4.10 Step 10: Level the Production Mix

The production of different products is distributed evenly over time. The time intervals that every regular product in the family will be able to run through are specified (Every Product Every Interval). A small interval as possible is defined in order to produce the right mix of each part number to satisfy customer demand, and not create excess inventory that is wasteful [5]. Obtaining short intervals mean levelling the mix of products that will run through the pacemaker. For high mixes of product variants, all products are not ordered in every time period. In high mix value streams a level pattern based on product sub-families (Every Family Every Interval) is created [20]. Sub-families are further segmented into runners and strangers. Each runner sub-family represent a fixed time period in the interval. Stranger families are grouped to form one or more periods in the pattern.

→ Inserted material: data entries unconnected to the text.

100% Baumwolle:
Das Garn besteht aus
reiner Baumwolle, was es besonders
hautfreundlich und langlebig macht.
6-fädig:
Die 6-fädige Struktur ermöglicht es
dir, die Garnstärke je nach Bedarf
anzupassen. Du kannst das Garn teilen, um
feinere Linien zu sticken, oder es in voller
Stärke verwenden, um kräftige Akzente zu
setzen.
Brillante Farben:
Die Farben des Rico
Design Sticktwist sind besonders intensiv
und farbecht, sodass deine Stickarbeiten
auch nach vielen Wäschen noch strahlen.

4.11 Step 11: Level the Production Volume

The production load on the pacemaker process is divided into small consistent amount of production [5]. In high-mix/low-volume manufacturing, the product work content will vary and risks slowing down the pacemaker. If the bottleneck process is different from the pacemaker, capacity constraints at the bottleneck must be taken into consideration in the pacemaker schedule [12]. Orders are thus broken down into equal time increments of work (pitch) based on the bottleneck capacity [16]. In high mix environments the pitch increment is defined to include variations within the family [4]. In order to level the work volume, products are built in a fixed sequence starting from low to high cycle time, products are built ahead in a FIFO lane, products are stored in supermarkets, or labor is added for products that exceed takt time [4, 16].

5 Conclusion

The literature on ETO adjusted lean methods is scarce and companies meet major challenges when implementing lean in non-repetitive production. We have used the VSM method as the overall structure, and have developed a more comprehensive method that can be used in ETO environments. We have reviewed recent literature on how to create a lean future state in high mix low volume manufacturing. For each step of the original VSM method, we address the specific challenges related to high mix - low volume environment, and propose extensions and adaptions to the original method in order to overcome these challenges. The CODP is important, and we have extended the original method with two extra steps to identify the current CODP and determine the future CODP. The method combines various lean methods available in literature that are adapted to non-repetitive manufacturing settings. In contrast to these methods, it highlights the position of the CODP in the current state and future state maps. Further research is needed to refine and validate the method in real life settings. Therefore, further work is planned to utilize the general method to create continuous flow in the case company.